# Cleaning a grinder



## Jon (Dec 3, 2010)

Hi

Bought a thoroughly filthy grinder. Stripped it down and cleaned and hoovered all the bits, removed some parts to replace.

The top burr carrier thingy was revolting and is now clean after removing the burr and soaking.

However, the brass(?) bit that this screws into is covered in hard, compacted coffee.

Does any one have a good idea how to clean it, scraping it with wooden/bamboo cocktail/kebab skewers is taking too long!

All advice embraced warmly.

Thanks!

J


----------



## Zakalwe (Oct 19, 2014)

Can it be removed? If so, would a soak overnight in a mild detergent solution soften the compacted coffee?


----------



## Daren (Jan 16, 2012)

Have you tried a soak in Puly Caff?


----------



## grumpydaddy (Oct 20, 2014)

If you can protect any bearings or the like (try plasticine or similar) then steam clean..... wallpaper stripper or steam wand maybe?


----------



## jeebsy (May 5, 2013)

What grinder is it?


----------



## Daren (Jan 16, 2012)

grumpydaddy said:


> wallpaper stripper or steam wand maybe?


Wallpaper stripper? I wouldn't put that anywhere near my grinder? I ingest what comes out of my grinder, I don't fancy wallpaper stripper.

Steam wand and electrical appliances surely can't be a good combo?


----------



## Jon (Dec 3, 2010)

The bits aren't removable. Not by me anyway!

Have soaked the bits that are and most things are coming up beautifully. Just struggling to clean the sides of the chamber where the bottom burr spins.

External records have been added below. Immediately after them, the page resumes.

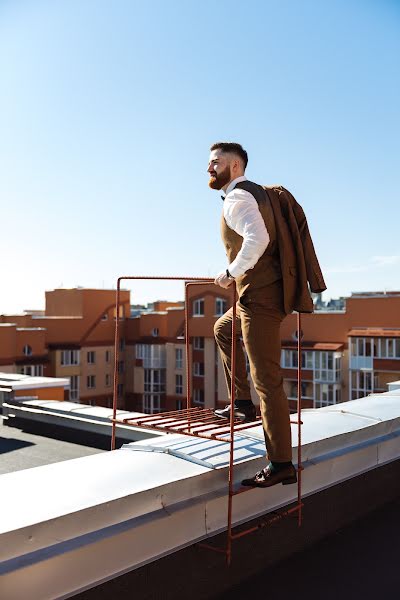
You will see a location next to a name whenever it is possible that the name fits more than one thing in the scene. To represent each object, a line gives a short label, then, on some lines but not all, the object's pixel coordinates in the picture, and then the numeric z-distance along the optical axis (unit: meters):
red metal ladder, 2.50
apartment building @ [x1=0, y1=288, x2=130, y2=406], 36.38
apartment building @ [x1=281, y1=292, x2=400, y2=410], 31.92
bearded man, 2.60
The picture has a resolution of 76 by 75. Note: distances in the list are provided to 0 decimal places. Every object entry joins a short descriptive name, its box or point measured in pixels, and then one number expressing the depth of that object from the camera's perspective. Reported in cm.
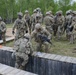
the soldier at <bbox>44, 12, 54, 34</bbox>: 942
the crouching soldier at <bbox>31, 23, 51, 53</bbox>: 687
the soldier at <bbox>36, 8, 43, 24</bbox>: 994
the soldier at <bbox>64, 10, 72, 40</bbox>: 962
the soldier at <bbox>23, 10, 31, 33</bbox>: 1097
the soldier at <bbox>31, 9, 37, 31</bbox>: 1026
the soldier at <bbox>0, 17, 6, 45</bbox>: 865
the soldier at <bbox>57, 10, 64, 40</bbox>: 968
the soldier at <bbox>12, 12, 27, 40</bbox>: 834
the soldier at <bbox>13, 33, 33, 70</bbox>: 562
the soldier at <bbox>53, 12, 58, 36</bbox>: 992
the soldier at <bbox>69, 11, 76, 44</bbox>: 899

I think several hours with a cloth would work. Could I Use a brand new Green scourer or would that risk damage to anything? I presume the threaded bit would be fine with that?


----------



## grumpydaddy (Oct 20, 2014)

The hose that comes from steam generator will not have been involved in the stripper head operation.

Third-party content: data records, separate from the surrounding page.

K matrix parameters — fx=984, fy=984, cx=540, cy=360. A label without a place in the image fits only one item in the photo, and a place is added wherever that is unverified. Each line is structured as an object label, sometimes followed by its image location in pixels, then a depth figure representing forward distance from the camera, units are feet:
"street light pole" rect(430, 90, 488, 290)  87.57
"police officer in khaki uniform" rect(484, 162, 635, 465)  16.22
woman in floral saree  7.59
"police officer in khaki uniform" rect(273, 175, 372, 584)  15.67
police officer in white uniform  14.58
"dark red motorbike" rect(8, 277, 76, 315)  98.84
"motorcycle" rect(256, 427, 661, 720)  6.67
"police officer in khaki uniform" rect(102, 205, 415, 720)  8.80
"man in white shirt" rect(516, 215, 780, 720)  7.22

The implication seemed to me to be that the dirty part is outside of the motor casing area.... If there is coffee in with the motor it is a bigger problem than it first seemed.

I have washed filthy electronics in the sink before now.... the key is to then dry it thoroughly..... Hairdryers and airing cupboards do well in combination


----------



## jeebsy (May 5, 2013)

What grinder is it?


----------



## coffeechap (Apr 5, 2012)

Rr55 I believe


----------



## Jon (Dec 3, 2010)

Indeed.


----------